Johnson, the applicable prosecutor at the time, recused herself from the case because Gregory McMichael used to work as an investigator in her office, but she also involved Waycross Judicial Circuit District Attorney George Barnhill to act in her stead. His son worked in the same office. Barnhill wrote in his eventual recusal letter that the Arbery family “are not strangers to the local criminal justice system,” according to The Atlanta Journal-Constitution. “From best we can tell, Ahmauds [sic] older brother has gone to prison in the past and is currently in the Glynn jail, without bond, awaiting new felony prosecution,” Barnhill added. “It also appears a cousin has been prosecuted by DA Johnson’s office.” Barnhill reportedly told the Glynn County Police Department on Feb. 24 that “he did not see grounds for the arrest of any of the individuals involved in Mr. Arbery’s death.”
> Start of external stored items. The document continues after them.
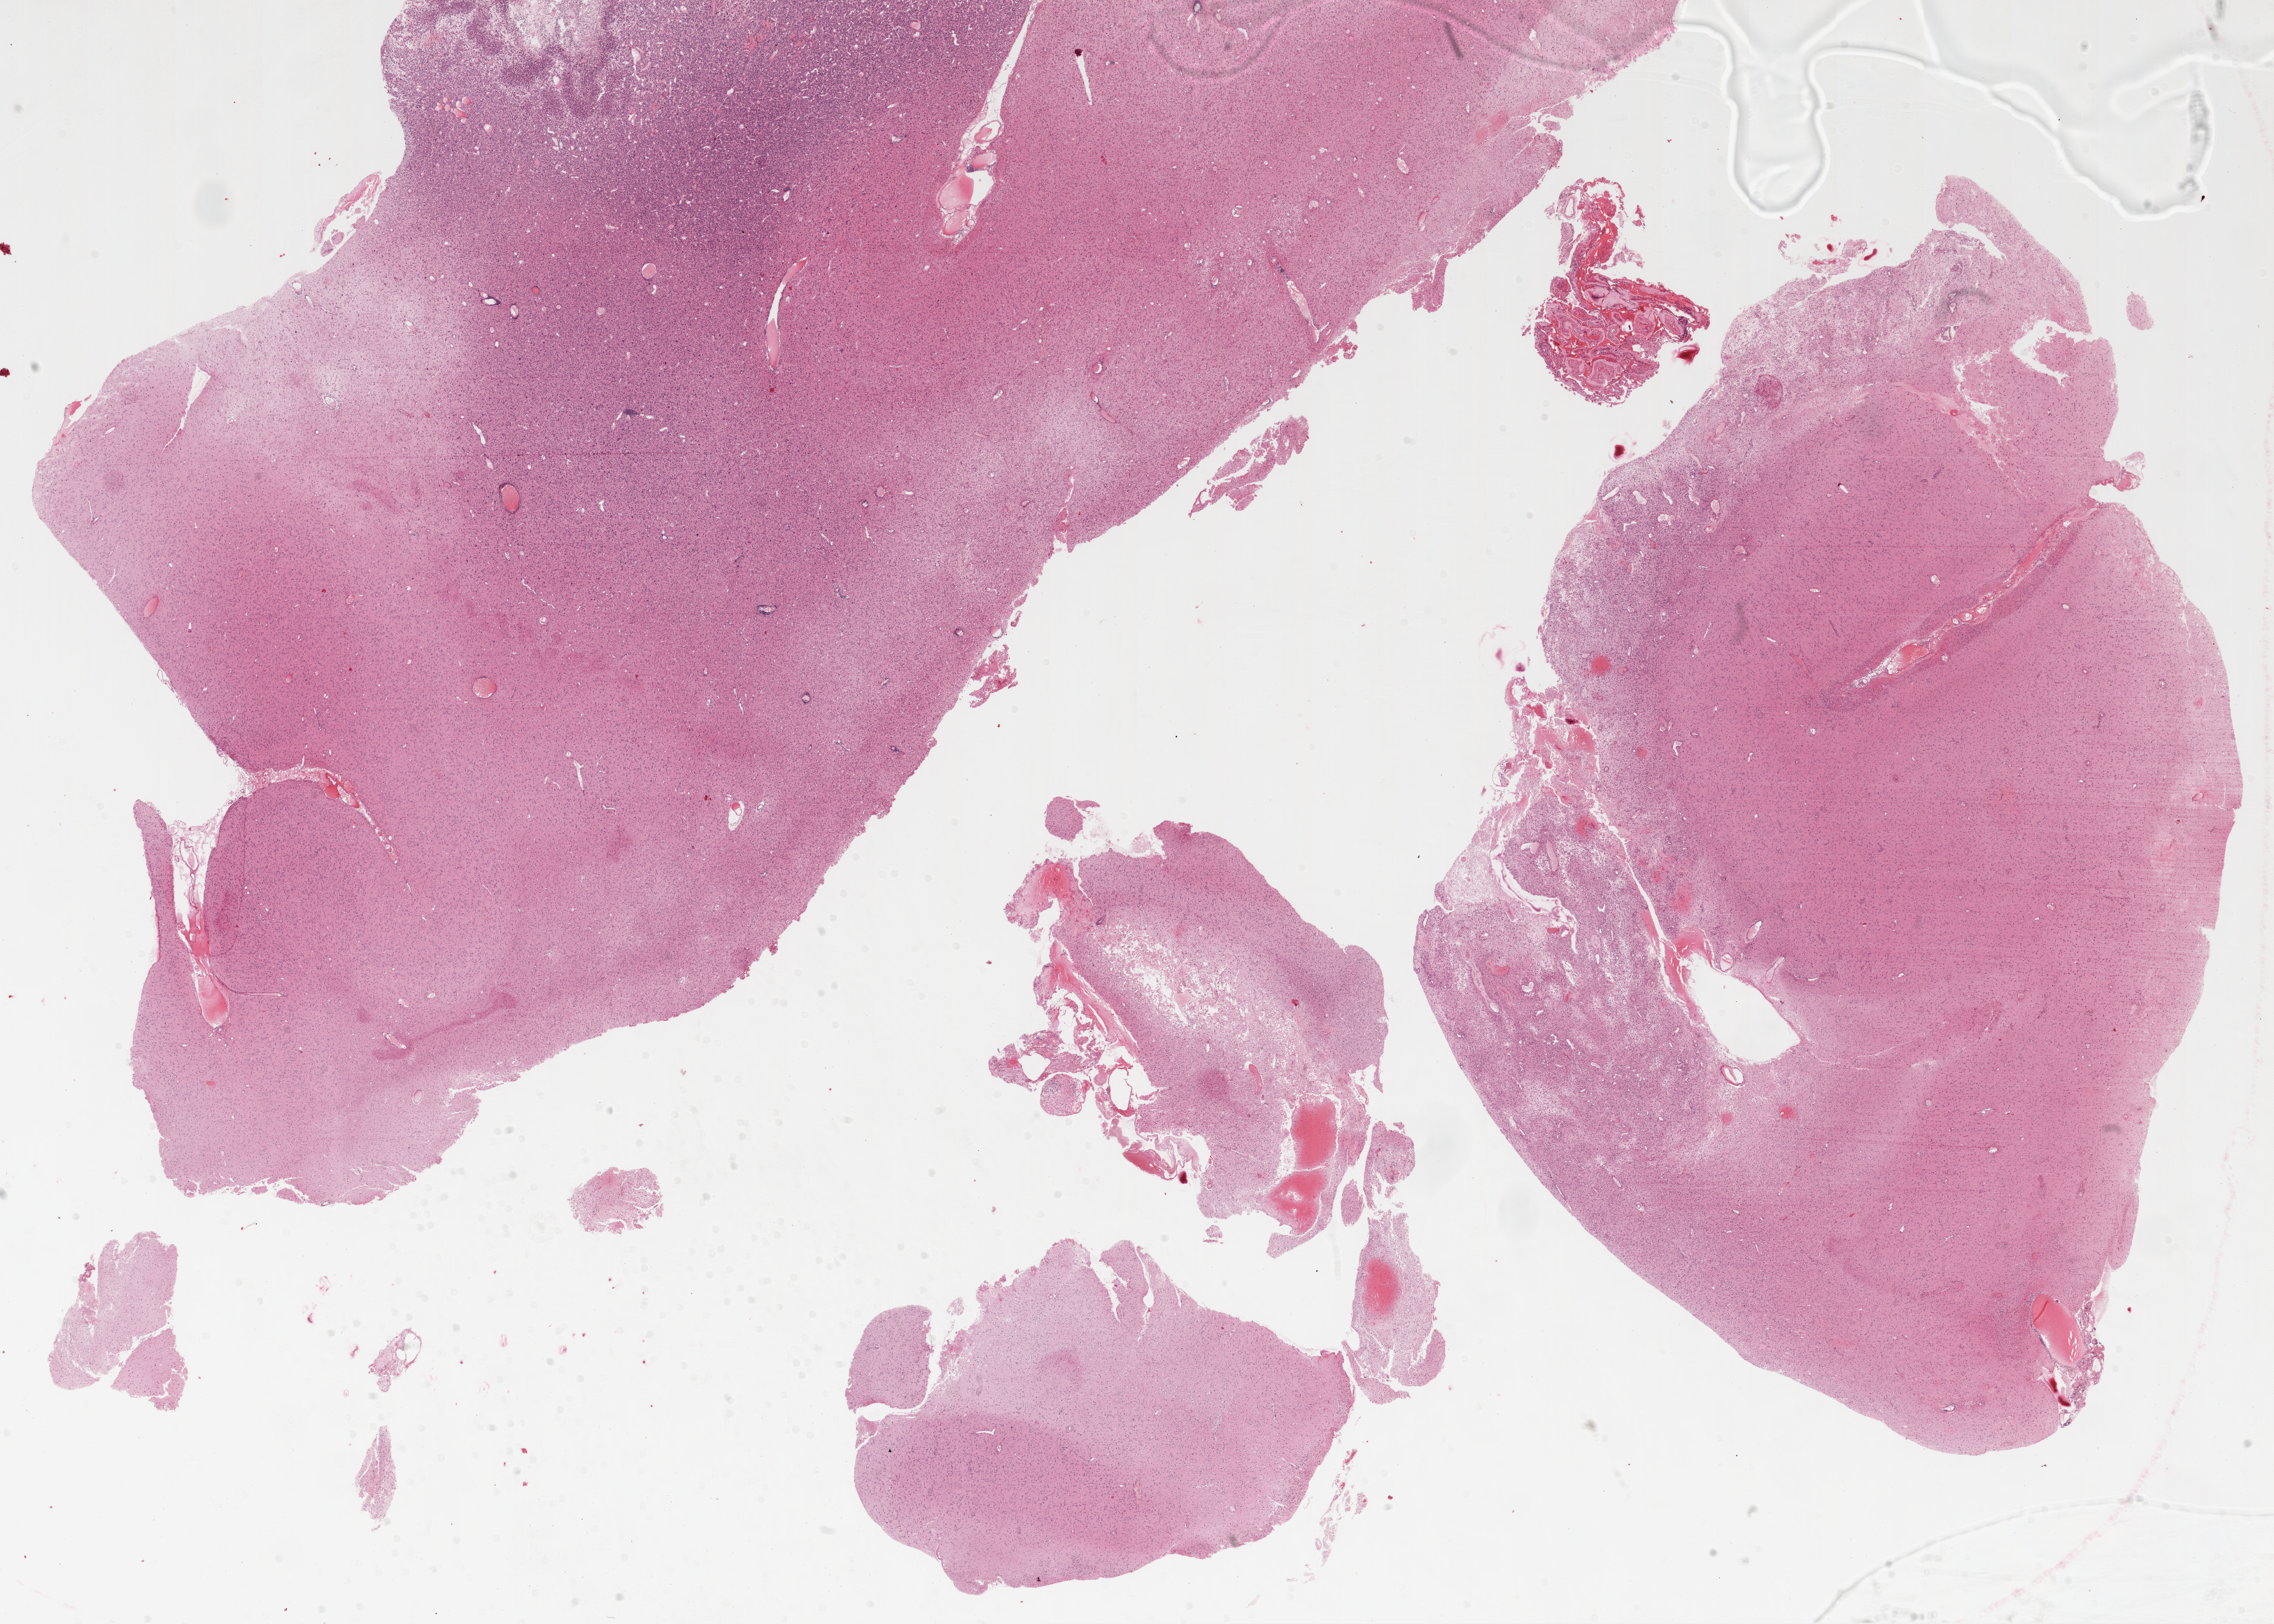
Hematoxylin and eosin (H&E) stained whole-slide image — whole scanned area (about 26.1 x 18.6 mm, slide scanned at 20x) shown as a low-resolution overview, formalin-fixed paraffin-embedded (FFPE) diagnostic section, sample: primary tumour, brain. Female, age 33 years at initial diagnosis.
Diagnosis: Glioblastoma.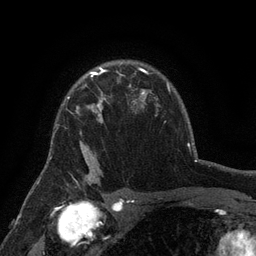
Breast MRI (dynamic contrast-enhanced), one axial slice; position 100 of 134 along the scan axis; cropped to one breast; dynamic contrast-enhanced series, time point 2 of 6 at this slice position (early post-contrast); 3 T; TE 2.7 ms, TR 5.5 ms; 256 × 256 image matrix. Female patient.
Annotated regions visible in this slice (semi-automatic segmentation, software-assisted and operator-edited):
- enhancing-tissue mask used for the functional tumour volume (all voxels passing the contrast-enhancement thresholds inside the analysis volume; usually the tumour): bounding box <67,76,131,158> (left, top, right, bottom; pixels)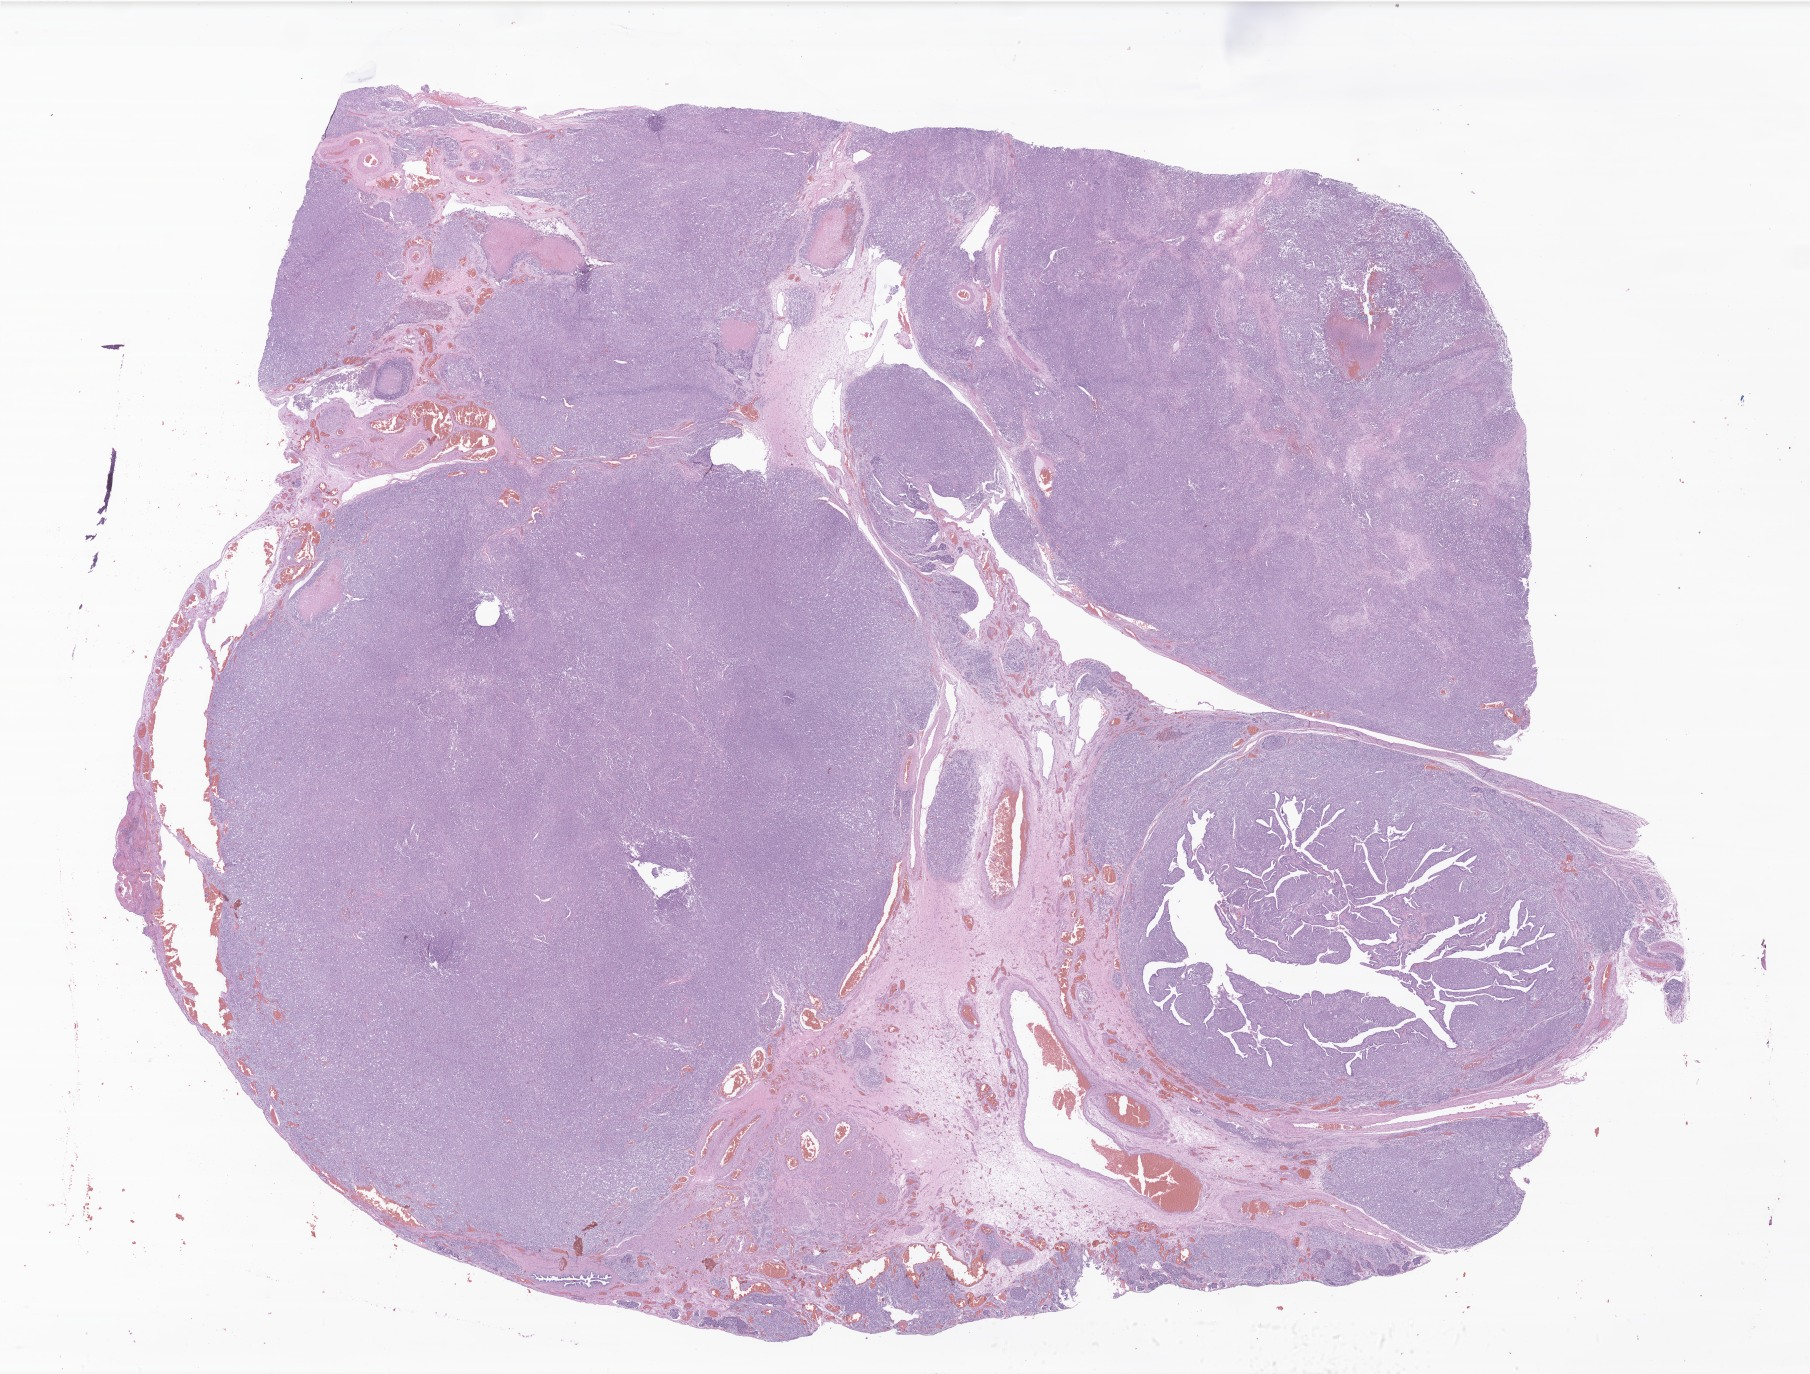
Digitized H&E-stained section of tumor tissue from the ovary — a low-resolution overview of the entire scanned area, about 30.5 x 23.2 mm, formalin-fixed, paraffin-embedded (FFPE) tissue. Patient: female, age 208 months.
* diagnosis: Small cell carcinoma, NOS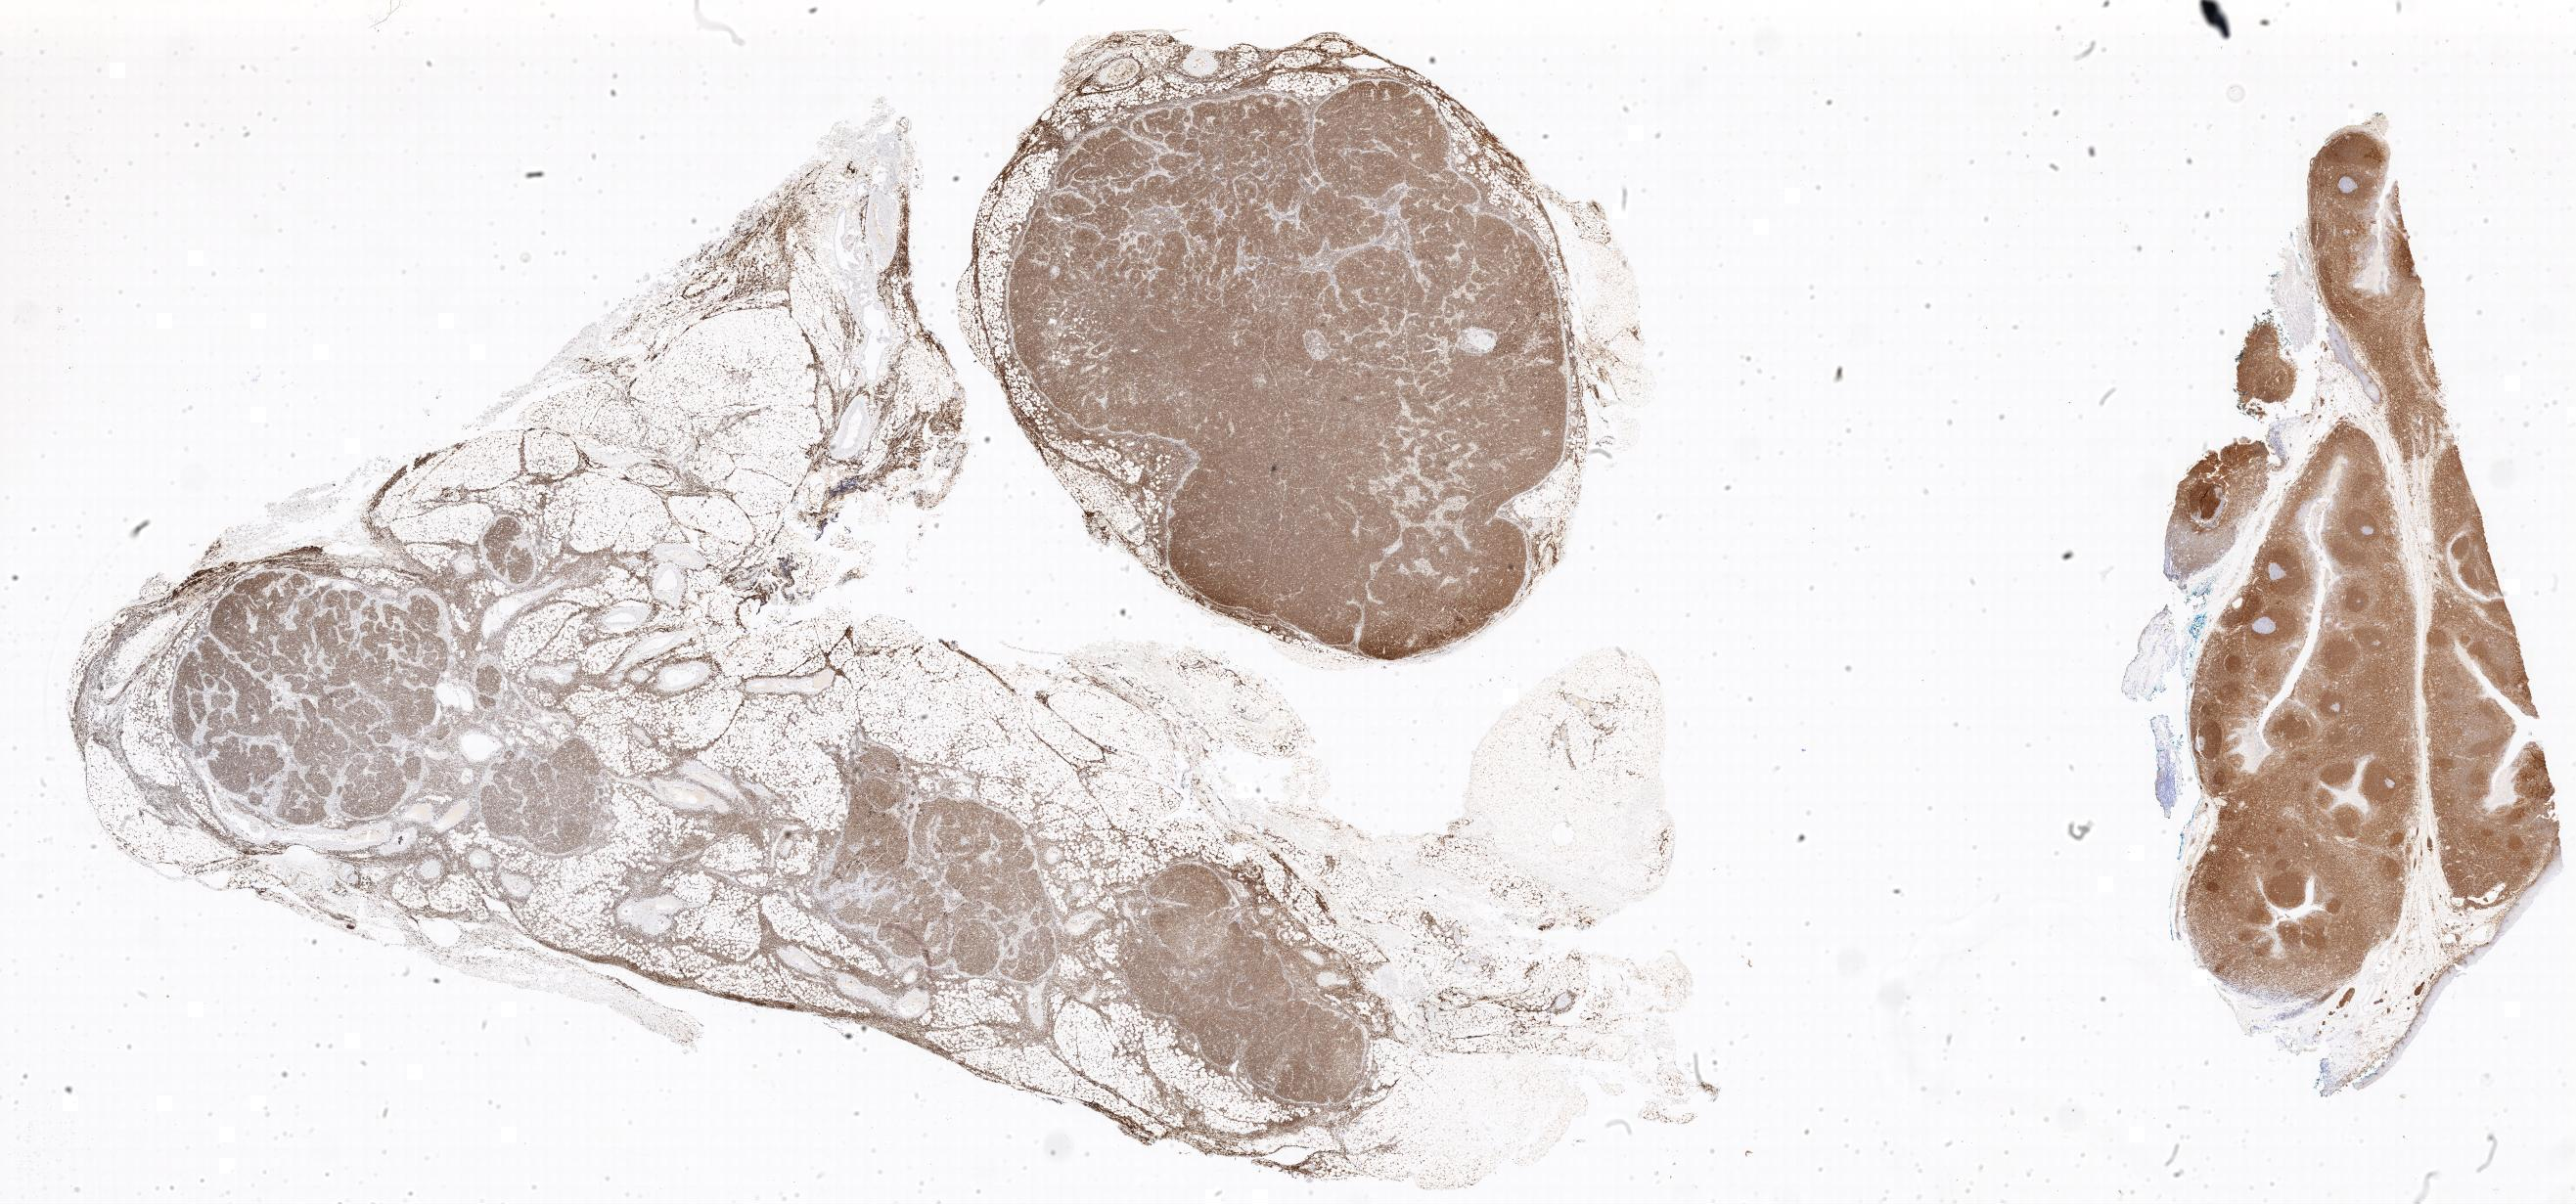
Immunohistochemistry (IHC) whole-slide image stained for BCL2 — a low-resolution overview of the entire scanned area; specimen: tumor tissue; site: spleen. Female patient, aged 15.
• diagnosis: Burkitt lymphoma, NOS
Without even knowing about those specifics, Arbery’s mother Wanda Cooper initiated the push for Barnhill’s recusal, said attorney Lee Merritt, who’s on the Arbery family legal team. Merritt said during a virtual press conference that Johnson played a “direct role” in “instructing law enforcement not to make the arrest of the men responsible for Ahmaud’s murder,” and in coordinating with other prosecutors in the region to ensure Arbery’s family was denied answers.
When Holmes was asked whether she thought Bryan and the McMichaels could get a fair trial in Georgia, she said she knows the hard work the Cobb County District Attorney’s Office has put into the case and she has faith that team will “do the right thing,” ultimately leading to “a result of guilty for all three defendants.”
The murder trial against Bryan, Travis McMichael, and Gregory McMichael, who also face federal hate crime and attempted kidnapping charges, is set to begin on Oct. 18, according to The Atlanta Journal-Constitution.